According to DVAC, from February of 2020 to 2021, hotline calls jumped by 188%. In April, numbers rose by 38%.
“We’re seeing texts and chats 24 hours a day and telephone calls during the workday and workweek,” Domestic Violence Action Center executive director.
Former Miss Hawaii USA, Juliet Lighter-Kamm, knows first hand what these victims are dealing with.
“I was in multiple abusive relationships. And like I said, I’ve experienced every type of abuse that you can imagine,” said Juliet Lighter-Kamm, founder of Women Speaking Out.
She does not just mean that in a physical sense. Lighter-Kamm experienced verbal and emotional abuse too.

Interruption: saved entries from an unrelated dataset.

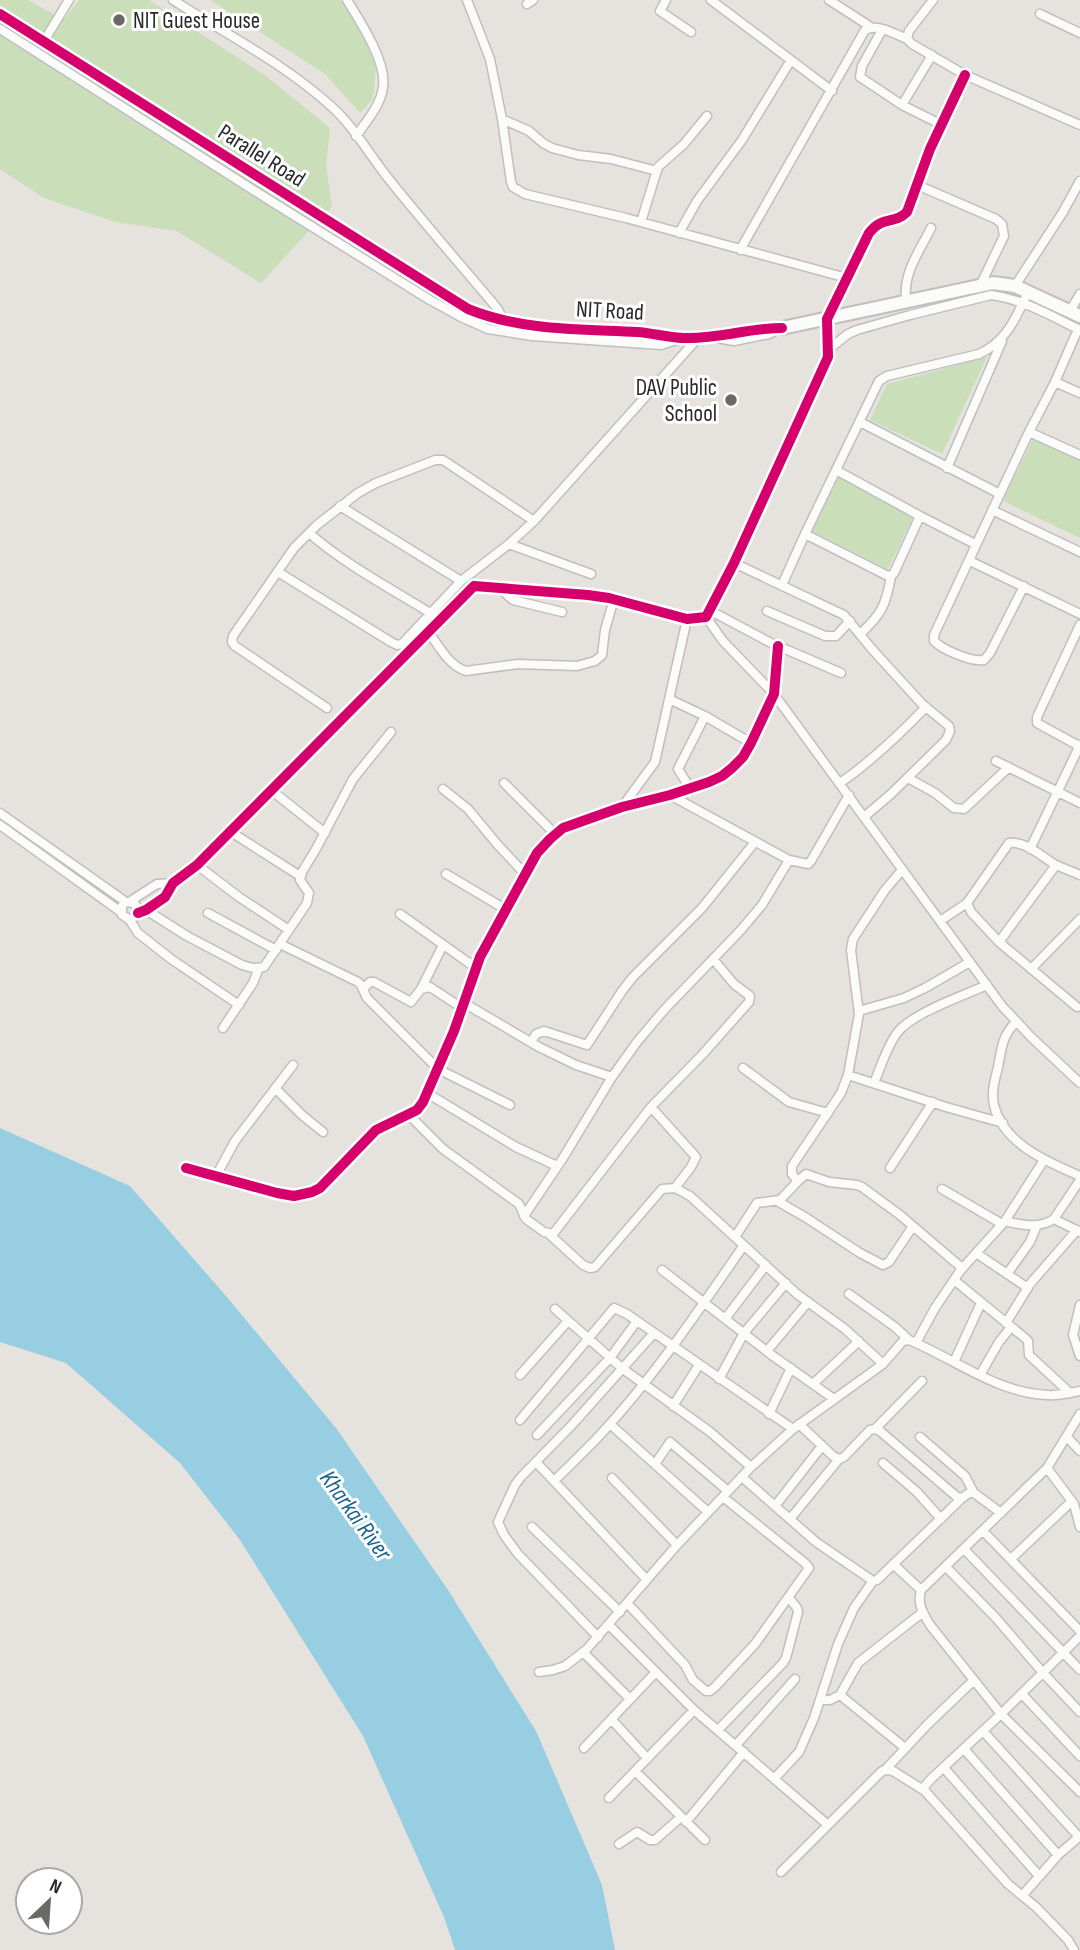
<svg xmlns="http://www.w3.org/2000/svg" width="1080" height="1950" font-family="'Sofia Sans Condensed',sans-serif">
<rect width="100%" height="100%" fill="#e6e2de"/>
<!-- green -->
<path fill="#c9deb9" d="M0 0H28L64 20 79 0H149L266 76 330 128 326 165 332 206 261 283 177 231 116 222 44 198 0 169Z
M210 0H340L346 7 363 36 376 66 373 99 360 113 325 74Z
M987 357 942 454 870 420 887 384Z
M1034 437 1080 459V538L1003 501Z
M839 477 914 515 888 569 812 531Z"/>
<!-- water -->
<path fill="#98cee1" d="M0 1128 130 1186 226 1296 336 1428 448 1590 536 1731 602 1885 615 1950H455L444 1917 363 1736 240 1540 180 1463 66 1363 0 1342Z"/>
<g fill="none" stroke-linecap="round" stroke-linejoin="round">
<defs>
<path id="street" d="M173 0C226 34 285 64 332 107 354 127 369 154 388 178 423 222 460 264 497 308L506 324
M347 0C360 21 387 62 383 87 381 105 366 122 356 136
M467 0 490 59 502 119 511 182 513 187 525 194 626 218 847 278
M666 0 660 11 691 32
M711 0 832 91
M829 0 871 27
M933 0 909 31 907 39 912 44 965 75 1080 125
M527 4 533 0
M0 14 468 309C522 331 580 329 637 332 653 333 670 338 685 338 718 339 749 328 782 328
M1040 14 1080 33
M0 29 266 198 430 300 461 317 488 329 532 336 661 345 680 339
M882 30 862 66 860 77 902 105 942 125
M44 41 69 0
M902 105 932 55
M502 119 529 131 543 143 552 148 578 155 611 159 657 171
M917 185 996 219 1002 224 1004 236 980 286
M641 222 658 167 684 144 707 116
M679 233 697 201 742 140 791 60
M740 250 865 30C877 23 895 34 907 39
M1015 286 1063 212 1080 181
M906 300C903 273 919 252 931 228
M1070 311 1080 294
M1078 329 1055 382 1029 432 970 558 972 562 1080 614
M717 338 734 341 769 334 779 329
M829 349 848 334 857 330 910 315 991 295C1023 299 1051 316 1080 330
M1055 382 1080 393
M860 422 1000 494
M1029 432 1080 455
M947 468 1002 341
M836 470 920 516 975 544
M340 506 461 581
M992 510 1080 552
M309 533C347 566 392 589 435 616
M805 534 886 575 891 576 894 573 920 516
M509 544 591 574
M970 558 934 635V641C943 650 971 662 984 660L990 653 1024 586
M734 563 844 615 871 648 922 704 949 726 950 731 946 740 891 794 864 817
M278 572 391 642 397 645 402 644 461 581 509 544 534 521 698 338
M782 585 805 534 879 381 887 376 979 354C1006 342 1016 318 1028 292
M504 587 505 593 513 600 562 612
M711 611 771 643 841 673
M767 611 825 636H836L850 621
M706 617 723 641 774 694 1002 1006 1031 1037 1080 1083
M428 631C438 645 449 666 466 671L518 664 577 666 595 661 602 655 605 630 614 599
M860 634C882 614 886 605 891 576
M669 699 705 716 751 743
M327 708 235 646 232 642 233 636 294 548 317 525 358 493 376 483 435 460H443L534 521
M1079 746 1037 723V717L1080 625
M996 761 1080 803
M908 778 935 793 954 808 964 809 1009 767
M504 783 555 834
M840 783C872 761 899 735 926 707
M690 788 678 769 705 716
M443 789 468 809 497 844 525 874
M271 790 325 833
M670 795 789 860 808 864 811 861 849 795
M622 807 655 762 687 619
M0 813 126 902 134 903C141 910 138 918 129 919
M0 825 121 912
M231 832 300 876
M1030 849 1080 745
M197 865 239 897 289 930
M446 874 505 909
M126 902 122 906V915L129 919 138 933 171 959 239 1005
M129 902 157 884 173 883
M146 910 187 936 242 965 253 968 264 967 307 903 309 893 300 880 302 872 316 849 353 779 391 732
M138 913 146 910 165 897 173 883 197 865 474 586 588 595 609 598 687 619 706 617 734 563 828 357 827 319 869 233C883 215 894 225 907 212L930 149 965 75
M208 913 276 950
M400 914 476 968
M940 921 967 903
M999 942 1056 865
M280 944 358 982 361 985 367 998 438 1069 510 1105
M1031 969 1080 919
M363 989 370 982H374L411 1002 421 989 430 987 462 1008
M421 989 443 945
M464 1003 539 1047 576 1065 612 1077 637 1042 664 1010 740 931 762 905 789 860
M1077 1007 999 942 971 912 967 903 1009 843C1026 841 1041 856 1054 864 1062 868 1071 871 1080 875
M859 1011 904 998 925 988 970 962
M1016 1022C1002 1036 1002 1047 998 1067 995 1079 991 1092 994 1105 1003 1144 1048 1162 1080 1176
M223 1028 253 983 259 968
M531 1042 536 1034 544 1031 587 1045 622 991 633 977 702 908 755 842
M743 1068 789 1102 828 1113
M848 1075 946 1107 1003 1123
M874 1083C881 1067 886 1048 897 1033 912 1013 963 996 987 985
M275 1088 302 1115 323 1132
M427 1093 516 1147 557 1166
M651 1107 696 1157 691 1167 675 1188
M409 1115 443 1149 519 1204 526 1219 544 1232 553 1234 651 1107 702 1055 749 1002 750 996 734 984 713 959
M186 1168 277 1193 294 1196 312 1192 320 1188 376 1130 417 1110 423 1102 454 1031 480 957 537 853 550 839 563 828 622 807 670 795 709 782 722 776 732 768 743 757 751 743 774 694 778 646
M890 1168 933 1102
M216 1176 235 1141 293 1065
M798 1181 792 1174V1166L841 1093 848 1075 859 1014 851 950 853 939 885 890 902 870
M942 1189 1002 1224
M777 1201 805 1217 860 1253 883 1265 889 1262 913 1226
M524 1216 563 1158 612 1077
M1054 1219 1080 1232
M1005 1221C1021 1225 1039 1229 1054 1219L1080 1180
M549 1234 583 1265 590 1268 595 1267 662 1189 675 1188 690 1196 797 1294 845 1329 883 1364
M735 1237 757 1203 780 1200 798 1181 806 1174 829 1182 857 1185 862 1187 900 1215 962 1268
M976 1253 1028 1288
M662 1270 773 1356 834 1399
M1007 1274 1030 1242 1037 1225
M954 1280 1025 1338 1028 1341 1029 1355 1070 1393
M849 1294 895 1327 909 1340
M1080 1305 1073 1335 1080 1356
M555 1309 623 1369 709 1431 751 1467
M725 1319 766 1265
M1006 1323 1030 1284 1077 1230
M916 1343 935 1308 960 1271 1005 1221 1044 1160
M767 1351 808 1302
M954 1362 981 1303
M520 1375 568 1321
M980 1375 999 1342 1011 1327
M719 1379 744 1333 786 1283
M813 1384 859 1341
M673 1406 699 1365
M769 1414 791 1368
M520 1420 614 1308 627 1314 793 1429
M610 1424 708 1512
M799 1424 833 1456 839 1459 844 1457 870 1430 875 1429 880 1431 957 1497 962 1498 969 1493H974L1001 1513
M875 1429 922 1381
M537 1435 610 1358 637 1321
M920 1437 965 1476 974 1493
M1067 1437 1080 1451
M536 1462 646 1579
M883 1463 917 1492 941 1519
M655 1464 670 1442 728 1491
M1047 1468 1074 1504 1080 1527
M742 1477 816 1542 873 1581 877 1580 962 1498
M612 1478 677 1545
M554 1481C569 1466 585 1451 600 1435 654 1377 699 1310 744 1245
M775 1506 822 1446
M790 1519 839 1459
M532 1527 620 1612
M983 1531 1080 1631
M964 1549 1080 1670
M1011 1559 1072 1501
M893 1564 921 1590
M946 1567 996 1618 1044 1674 1080 1712
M627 1603 685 1665 693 1680 706 1691H710L715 1687 755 1644 809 1568 805 1563 723 1497
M609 1625 694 1710 828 1825
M1080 1636 1001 1714 1080 1792
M598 1637 518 1554 504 1535 498 1522 515 1485 520 1478 571 1426 654 1333
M583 1652 630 1699
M539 1672 553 1670 565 1666 586 1650 677 1545 751 1467 793 1429 883 1364 903 1341 909 1340C953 1358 997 1393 1047 1395 1058 1396 1069 1393 1080 1391
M1022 1694 1080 1756
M840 1695 905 1748
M820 1700H830L840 1695 858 1663 923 1612
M612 1720 647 1758
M718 1730 783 1663 786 1658 798 1612 797 1608 789 1598
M983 1731 1079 1837
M736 1745 795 1679
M584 1748 656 1672
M964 1749 1058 1855
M944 1768 1039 1876
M885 1770 928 1724 974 1680
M635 1771 705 1840
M774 1779 799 1752 814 1718 838 1644 854 1608 873 1581
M609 1798 694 1710
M686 1822 744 1752
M619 1844 637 1832 650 1840H655L681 1817
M781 1872 882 1771 889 1770 893 1771 925 1791
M1022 1896 1058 1855 1080 1836
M1074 1950 1068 1940 1036 1907 1008 1884 925 1791 924 1787 931 1779 1001 1714 930 1625C923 1613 917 1604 921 1590L1047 1468 1080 1414"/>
<path id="secondary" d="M782 328 993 283 1015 286 1080 316"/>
</defs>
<!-- street casing -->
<use href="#street" stroke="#c0bebf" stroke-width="11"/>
<!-- secondary casing -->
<use href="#secondary" stroke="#c0bebf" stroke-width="16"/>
<!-- street -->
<use href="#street" stroke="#fbfbfa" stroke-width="8"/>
<!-- secondary -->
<use href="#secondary" stroke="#fbfbfa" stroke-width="12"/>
<defs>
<path id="cycleway" d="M0 14 468 309C522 331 580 329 637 332 653 333 670 338 685 338 718 339 749 328 782 328
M138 913 146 910 165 897 173 883 197 865 474 586 588 595 609 598 687 619 706 617 734 563 828 357 827 319 869 233C883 215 894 225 907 212L930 149 965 75
M186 1168 277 1193 294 1196 312 1192 320 1188 376 1130 417 1110 423 1102 454 1031 480 957 537 853 550 839 563 828 622 807 670 795 709 782 722 776 732 768 743 757 751 743 774 694 778 646"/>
</defs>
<!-- cycleway casing -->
<use href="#cycleway" stroke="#fff" stroke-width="15"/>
<!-- cycleway -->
<use href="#cycleway" stroke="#d6006c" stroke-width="10"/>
</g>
<!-- markers -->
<g fill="#6a6968" stroke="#fff" stroke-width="2.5">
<circle cx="119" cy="20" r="7"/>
<circle cx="731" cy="400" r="7"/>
</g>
<g text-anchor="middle" stroke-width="6" stroke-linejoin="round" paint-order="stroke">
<!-- poi labels -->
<g font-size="23" fill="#282828" stroke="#fff" text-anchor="start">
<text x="133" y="28">NIT Guest House</text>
<text x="717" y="395" text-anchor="end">DAV Public<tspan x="717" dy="26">School</tspan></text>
</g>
<!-- street labels -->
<g font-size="23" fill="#282828" stroke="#fff">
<text transform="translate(262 155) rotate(32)" y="8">Parallel Road</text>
<text transform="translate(610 310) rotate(3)" y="8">NIT Road</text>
</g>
<!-- water labels -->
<g font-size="24" font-style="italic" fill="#19638a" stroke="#fff">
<text transform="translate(356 1515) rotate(54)" y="8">Kharkai River</text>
</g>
</g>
<!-- north arrow -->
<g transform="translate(49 1901) rotate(25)"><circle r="33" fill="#ffffff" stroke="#a9a9a9" stroke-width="2"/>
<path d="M0-5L12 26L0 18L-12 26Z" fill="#6a6968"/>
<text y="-10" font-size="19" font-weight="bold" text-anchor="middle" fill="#282828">N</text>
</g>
</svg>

According to the Hawaii Department of Health, nearly one in five middle school students experience physical dating violence. To combat those numbers, the Honolulu Police Department added two victim-witness counselors to their domestic violence task force in 2020.
As a survivor, Lighter-Kamm says victim resources can be life-changing, but before getting help comes recognition.
“If you’re dating someone, male or female, and they’re telling you what you should wear, what you shouldn’t wear, that’s a sign of control. If your partner doesn’t even allow you to have an opinion and doesn’t even allow you to share or really to talk to other people. That’s another big red flag,” said Lighter-Kamm.
“If they are exhibiting any red flags, exhibiting any signs, you should ask them questions. It’s a delicate conversation to have, but it’s a very important conversation to have,” Friedman said.